[Dataset entries]

BEGIN

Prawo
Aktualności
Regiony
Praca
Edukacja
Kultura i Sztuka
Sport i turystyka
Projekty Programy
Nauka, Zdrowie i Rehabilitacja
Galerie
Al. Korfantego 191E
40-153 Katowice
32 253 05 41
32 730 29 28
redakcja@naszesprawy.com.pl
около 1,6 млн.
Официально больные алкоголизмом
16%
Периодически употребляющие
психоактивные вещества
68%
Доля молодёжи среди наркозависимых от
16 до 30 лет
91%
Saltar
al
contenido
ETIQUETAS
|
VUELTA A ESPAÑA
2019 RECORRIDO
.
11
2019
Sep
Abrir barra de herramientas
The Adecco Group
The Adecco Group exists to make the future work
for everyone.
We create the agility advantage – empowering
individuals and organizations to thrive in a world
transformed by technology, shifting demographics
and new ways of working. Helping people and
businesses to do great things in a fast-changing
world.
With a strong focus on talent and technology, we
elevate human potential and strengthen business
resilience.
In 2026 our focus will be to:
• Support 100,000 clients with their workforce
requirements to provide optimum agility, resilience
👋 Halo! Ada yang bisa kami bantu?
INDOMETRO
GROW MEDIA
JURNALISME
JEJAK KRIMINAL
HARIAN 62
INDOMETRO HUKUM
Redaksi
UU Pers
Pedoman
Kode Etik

END
BEGIN

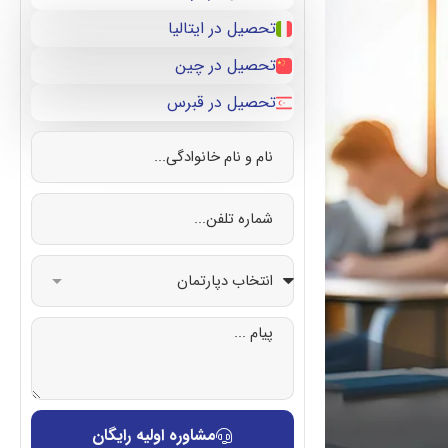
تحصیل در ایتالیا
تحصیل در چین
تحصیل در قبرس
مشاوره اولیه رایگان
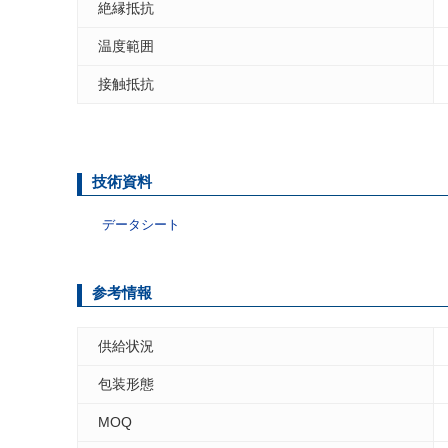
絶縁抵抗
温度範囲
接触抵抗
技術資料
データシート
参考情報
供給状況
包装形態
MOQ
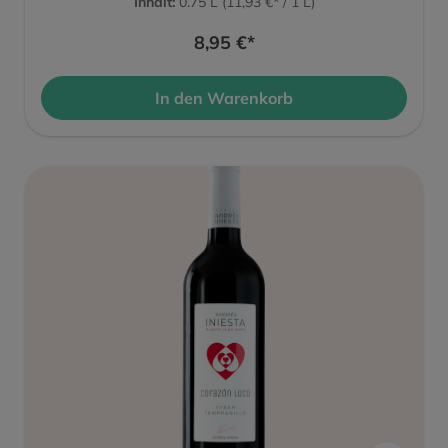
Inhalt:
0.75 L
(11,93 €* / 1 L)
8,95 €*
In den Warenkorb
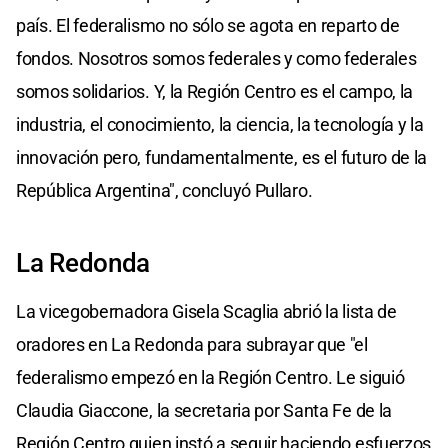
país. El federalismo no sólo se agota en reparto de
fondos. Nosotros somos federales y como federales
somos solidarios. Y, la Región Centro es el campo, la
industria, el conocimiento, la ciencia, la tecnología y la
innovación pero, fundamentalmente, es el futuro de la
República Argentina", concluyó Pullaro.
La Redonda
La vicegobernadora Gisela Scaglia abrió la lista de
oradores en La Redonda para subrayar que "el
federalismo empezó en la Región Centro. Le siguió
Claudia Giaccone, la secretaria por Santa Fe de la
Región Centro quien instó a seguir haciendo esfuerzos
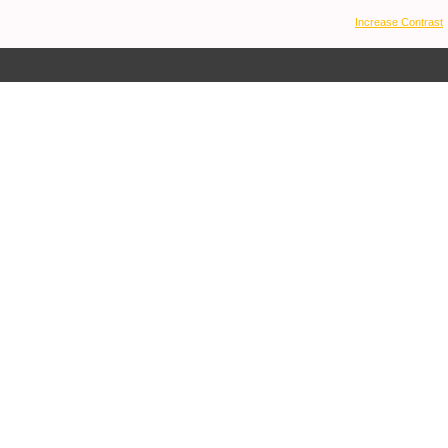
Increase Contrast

END
BEGIN

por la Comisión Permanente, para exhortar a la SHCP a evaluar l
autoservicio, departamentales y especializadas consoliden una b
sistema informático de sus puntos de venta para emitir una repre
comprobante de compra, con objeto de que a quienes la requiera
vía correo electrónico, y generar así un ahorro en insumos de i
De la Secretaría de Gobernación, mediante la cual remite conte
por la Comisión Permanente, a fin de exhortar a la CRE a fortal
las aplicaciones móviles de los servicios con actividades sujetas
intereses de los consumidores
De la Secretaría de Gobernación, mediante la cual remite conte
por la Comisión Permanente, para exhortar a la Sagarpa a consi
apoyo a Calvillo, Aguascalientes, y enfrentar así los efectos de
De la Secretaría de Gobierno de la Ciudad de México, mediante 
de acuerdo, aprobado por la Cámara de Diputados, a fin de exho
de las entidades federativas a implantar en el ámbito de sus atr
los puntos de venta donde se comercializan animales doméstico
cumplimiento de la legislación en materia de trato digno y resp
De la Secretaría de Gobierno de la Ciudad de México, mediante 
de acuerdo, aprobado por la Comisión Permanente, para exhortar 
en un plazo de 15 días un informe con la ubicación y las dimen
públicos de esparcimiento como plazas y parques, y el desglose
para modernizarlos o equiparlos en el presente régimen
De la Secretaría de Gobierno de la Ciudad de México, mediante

END

- **Exercise directions**
Reproduce the data word for word, starting at the line containing "تحصیل در ایتالیا" and ending after the line containing "Increase Contrast". Omit the pictures from your answer.

- **Answer section**
تحصیل در ایتالیا
تحصیل در چین
تحصیل در قبرس
مشاوره اولیه رایگان
絶縁抵抗
温度範囲
接触抵抗
技術資料
データシート
参考情報
供給状況
包装形態
MOQ
Inhalt:
0.75 L
(11,93 €* / 1 L)
8,95 €*
In den Warenkorb
país. El federalismo no sólo se agota en reparto de
fondos. Nosotros somos federales y como federales
somos solidarios. Y, la Región Centro es el campo, la
industria, el conocimiento, la ciencia, la tecnología y la
innovación pero, fundamentalmente, es el futuro de la
República Argentina", concluyó Pullaro.
La Redonda
La vicegobernadora Gisela Scaglia abrió la lista de
oradores en La Redonda para subrayar que "el
federalismo empezó en la Región Centro. Le siguió
Claudia Giaccone, la secretaria por Santa Fe de la
Región Centro quien instó a seguir haciendo esfuerzos
Increase Contrast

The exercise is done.